Affective displays in aphasia therapy dialogues

Panel: P71 - Affect and Emotion in Interaction, Part 2: Institutional Encounters
Author: Laakso, Minna
Abstract:
This paper analyzes multi-modal affective expressions during aphasic word searching. Difficulties to find words are the most common and persistent features of aphasia. In conversation, this difficulty results in pausing and searching for continuation to the speaking turn. In ordinary conversation, word searches are regularly interpreted to allow collaborative completion (e.g. Lerner 1996). In aphasia therapy, the therapeutic agenda to improve the speech of the aphasic client restricts the use of collaborative completions (e.g. Laakso 2003), resulting in client’s prolonged attempts at word searching. Lengthy searches can be frustrating for the patient and can involve displays of affect.
The data are 12 speech therapy interactions videotaped at the clinic. The interactions were transcribed using CA notation. On the basis of the transcript and the videotape, occasions of word searching were indentified and analyzed sequentially for the use of vocal and facial expression, gaze direction and gesturing as displays of affect.

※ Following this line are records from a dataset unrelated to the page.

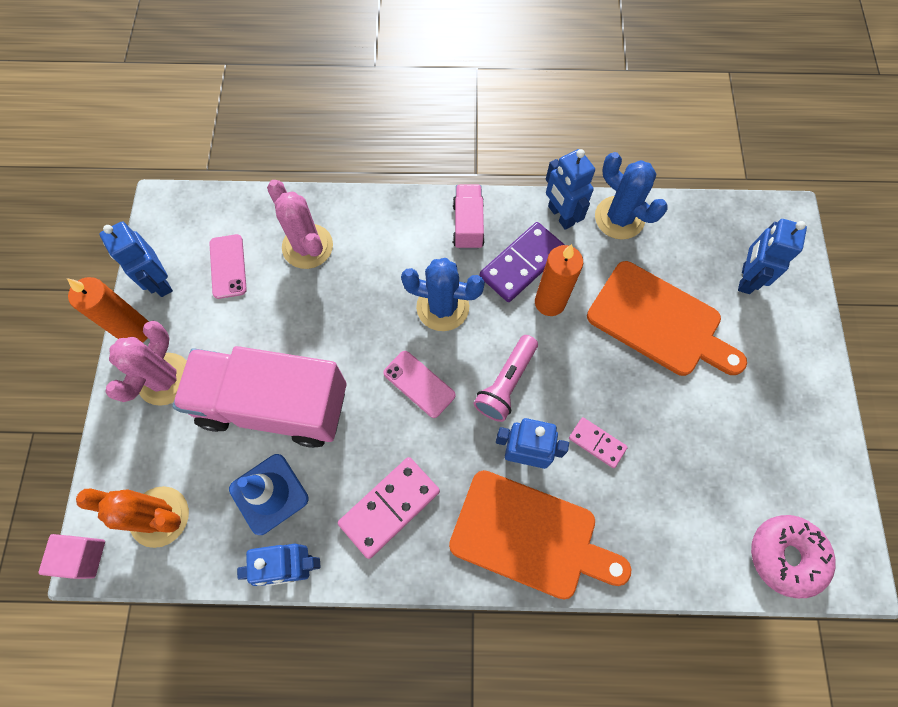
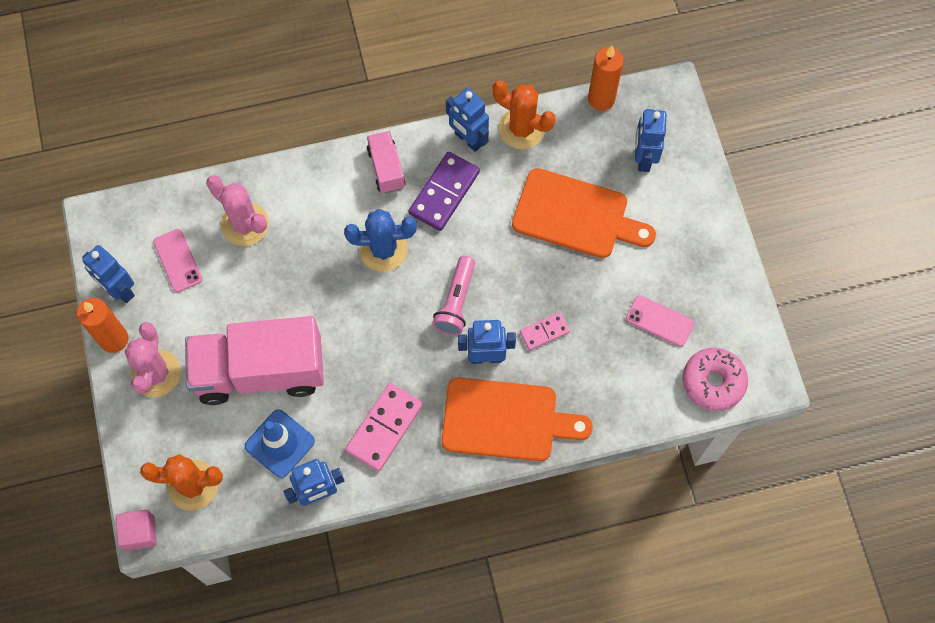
camera: 15 degrees left, 0 degrees up
(419, 384) = (381, 321): pink phone -> pink phone (659, 321)
(549, 302) = (477, 222): orange candle -> orange candle (601, 99)
(597, 443) = (544, 332): pink domino -> pink domino turned 45 degrees counterclockwise
(619, 218) = (521, 129): blue cactus -> orange cactus

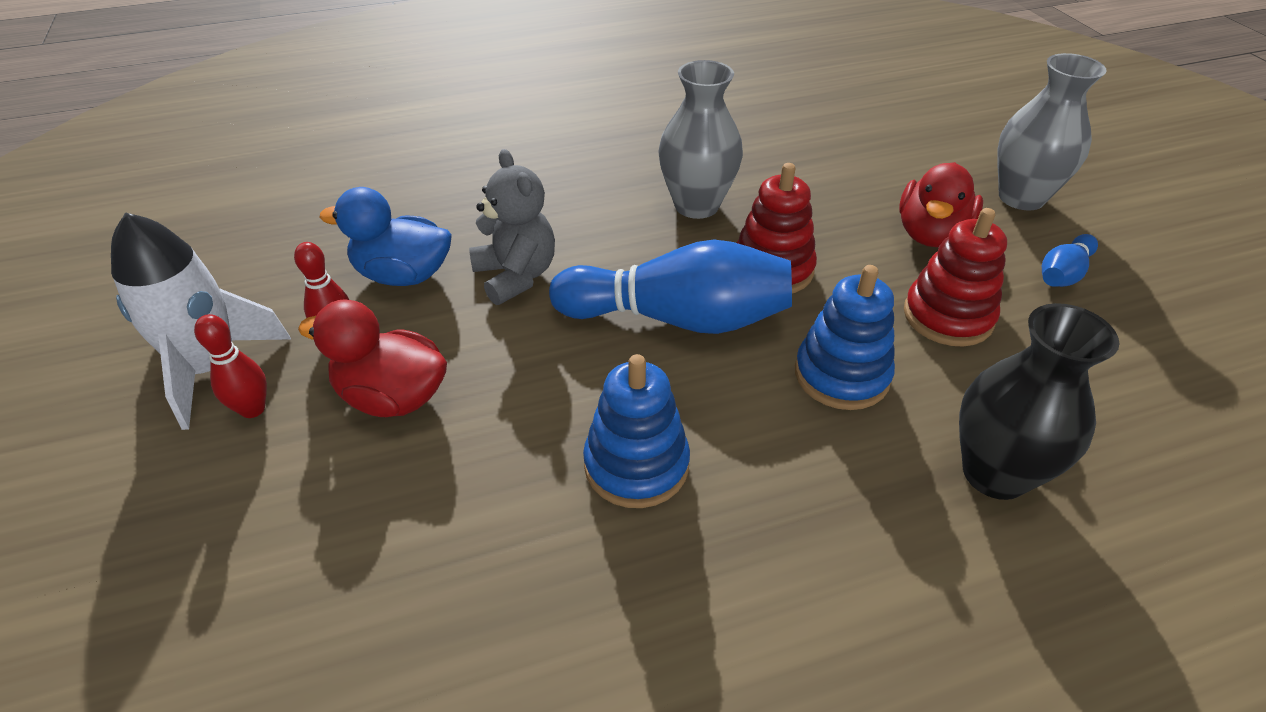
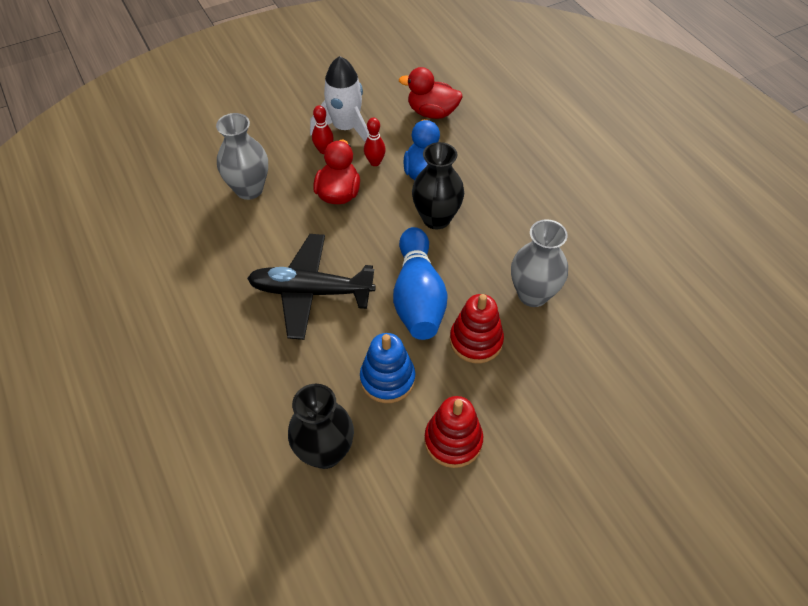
camera: 80 degrees right, 10 degrees up
(516, 276) = (436, 218): grey teddy bear -> black vase
(636, 465) = (310, 292): blue stacking toy -> black plane
(931, 234) = (544, 438): red duck -> red duck (432, 112)
(1021, 197) = (618, 511): grey vase -> grey vase (249, 189)
(1062, 274) = (520, 524): blue bowling pin -> none

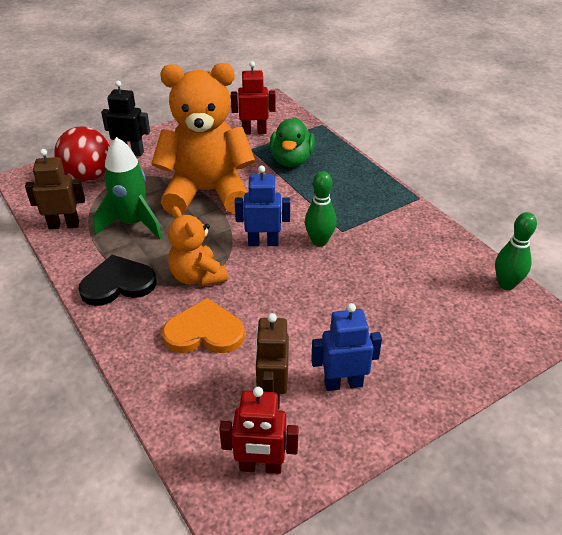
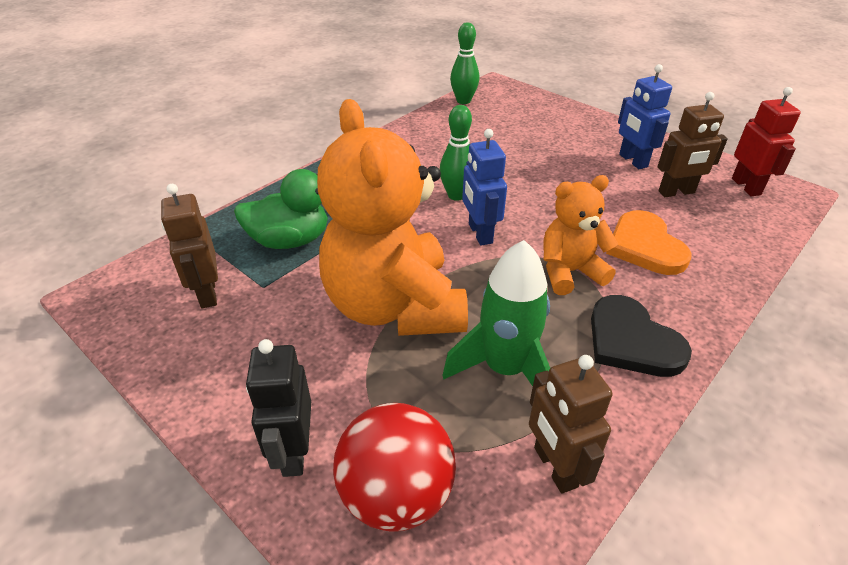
camera: 105 degrees left, 0 degrees up
(197, 276) = (569, 272): orange teddy bear -> orange teddy bear turned 150 degrees counterclockwise
(254, 131) = (207, 293): red robot -> brown robot

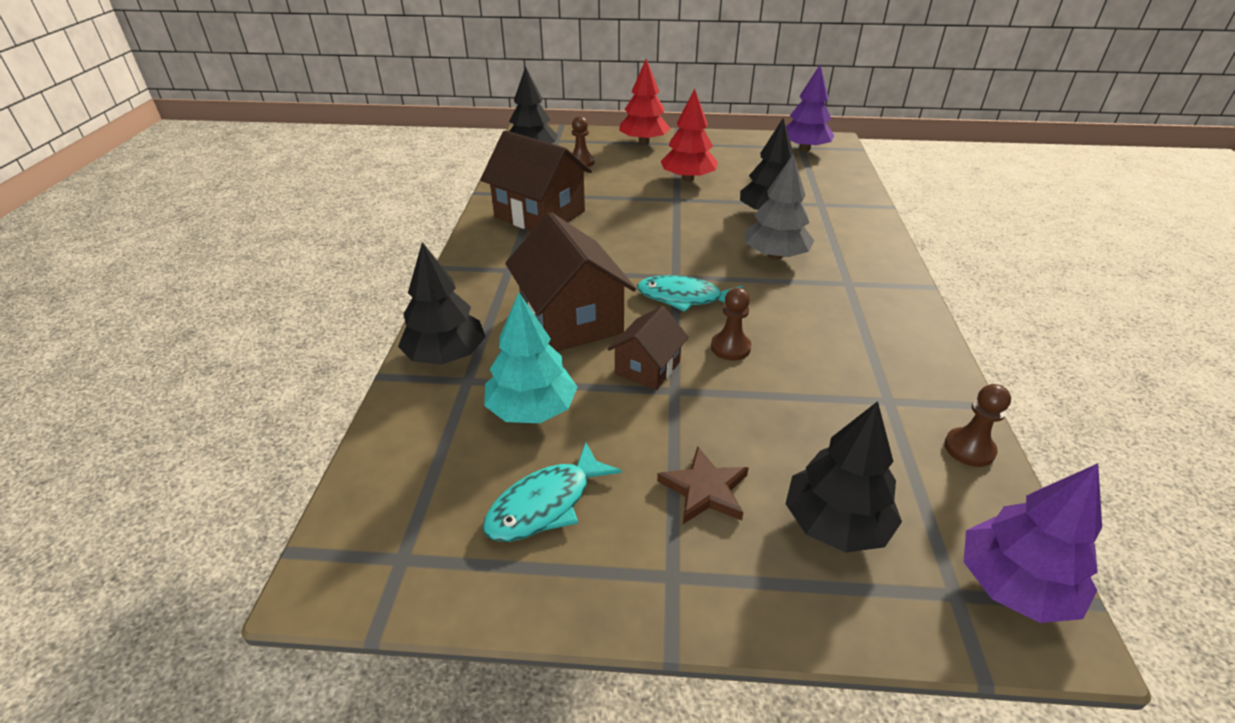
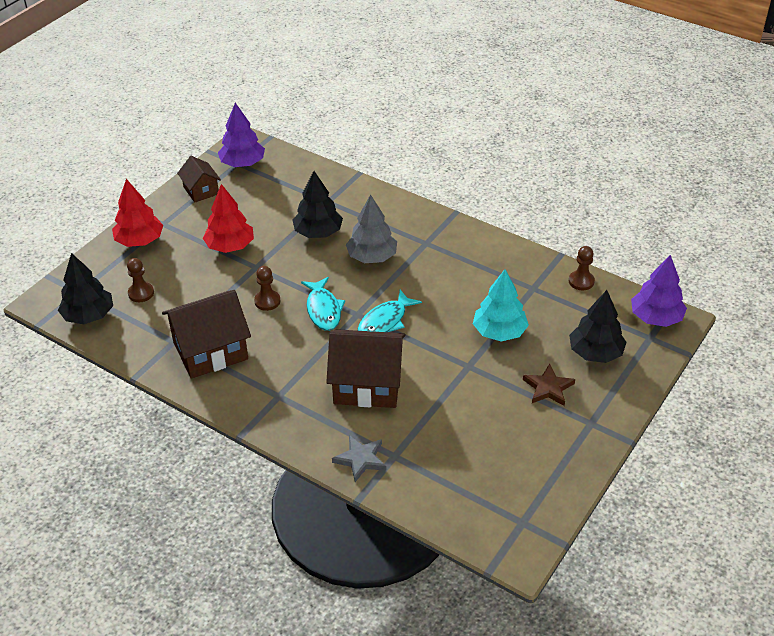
camera: 60 degrees left, 5 degrees up
(446, 355) = (360, 459): black tree -> grey star
(532, 410) = (443, 434): turquoise tree -> turquoise tree (499, 332)
(545, 504) = (520, 453): turquoise fish -> turquoise fish (323, 310)
(647, 368) = (441, 368): brown house -> brown house (201, 190)
(730, 347) = (448, 325): brown pawn -> brown pawn (267, 301)

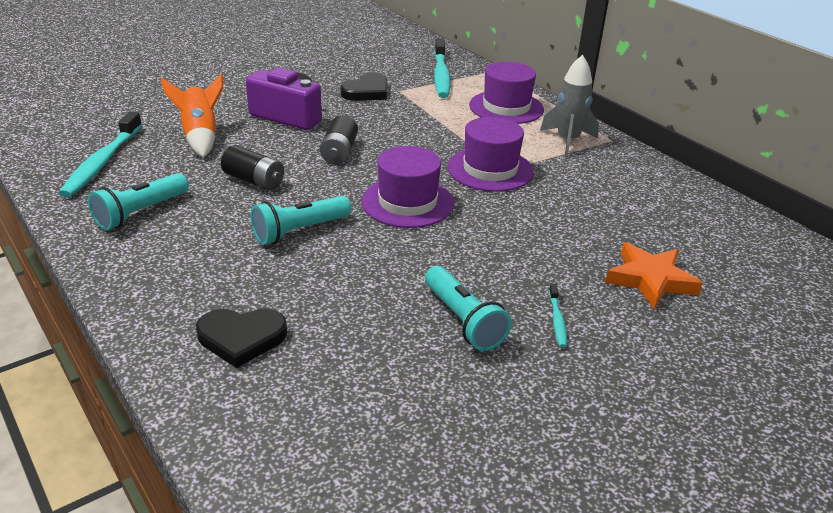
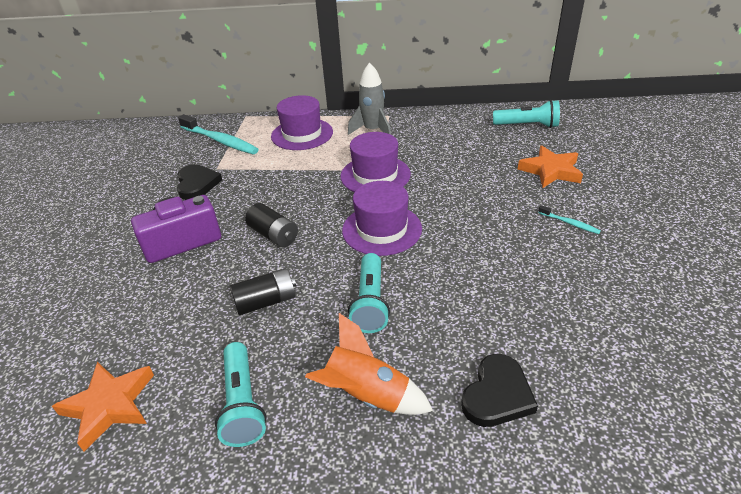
camera: 50 degrees left, 5 degrees up
(102, 162) = (110, 405): turquoise toothbrush -> orange star
(200, 136) = (148, 311): orange rocket -> orange rocket (367, 395)
(463, 320) = (546, 263): turquoise flashlight -> turquoise flashlight (527, 125)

Most often word searches were indicated by stretching the production of a word, producing a hesitant vocalization (such as ’uh’) and pausing. During the pause, the aphasic speakers regularly shifted their gaze and orientation to the therapist as if requesting for help in the search. In therapy, mere gazing at the recipient did not evoke collaborative completions (whereas in home context it regularly does). Instead, searching was continued with affective displays indicating trouble in speaking. These displays involved lowered voice quality, laughing, sighing, head shakes, hand gesturing and sudden movements in body posture. In the analysis, examples of smaller and more expressive affect displays during word searching will be given, and the sequential outcomes of affective searching analyzed. In sum, affective displays were effective in evoking collaborative responses from the therapist.